Clooney gives a dispiriting sense that US politics is such a venal and corrupt arena that no one can hold on to their integrity. The film begins with the campaign manager Stephen Meyers (Ryan Gosling) testing the mics before a political debate featuring Governor Mike Morris (Clooney), a Democrat hopeful for the presidency. Meyers cynically races through Morris's speech. A few moments later, the same words are delivered by Morris himself. Clooney looks absolutely the part as a presidential hopeful, railing eloquently against religious bigotry and America's obsession with oil.

Early scenes, showing the hectic behind-the-scenes world of a Democratic campaign, rekindle memories of The War Room, the celebrated DA Pennebaker and Chris Hegedus documentary about Bill Clinton's campaign team.
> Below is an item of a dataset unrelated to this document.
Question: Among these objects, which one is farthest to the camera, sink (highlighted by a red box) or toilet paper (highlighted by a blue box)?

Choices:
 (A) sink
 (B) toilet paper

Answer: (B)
The strategists Paul Zara (Philip Seymour Hoffman) and Meyers are every bit as colourful and as Machiavellian as real-life prototypes like Clinton's advisers James Carville and George Stephanopoulos.

However, as the film progresses, the storytelling changes tack. This turns into an embroiled drama about loyalty, blackmail and illicit sex with the intern (Evan Rachel Wood). The bigger picture – the brave new America that Meyers hopes his candidate Morris will deliver – becomes ever more clouded as the dirty tricks kick in. The plotting is complex. No one's behaviour is ever quite what it seems. When the campaign manager (Paul Giamatti) for a rival candidate makes friendly overtures toward Meyers, we very quickly realise that his intentions are not benign. What starts as a political drama moves into film noir territory. The look of the film darkens.

The screenplay, by Clooney and his regular collaborator, Grant Heslov, makes some trenchant points about the ambiguous relationship between politicians and the press – a relationship that oscillates between sycophancy and hostility. It is also funny and observant about the circus-like aspect of a US presidential campaign. This is a world in which even the idealistic candidate with the JFK smile turns out to be as tainted as anyone else.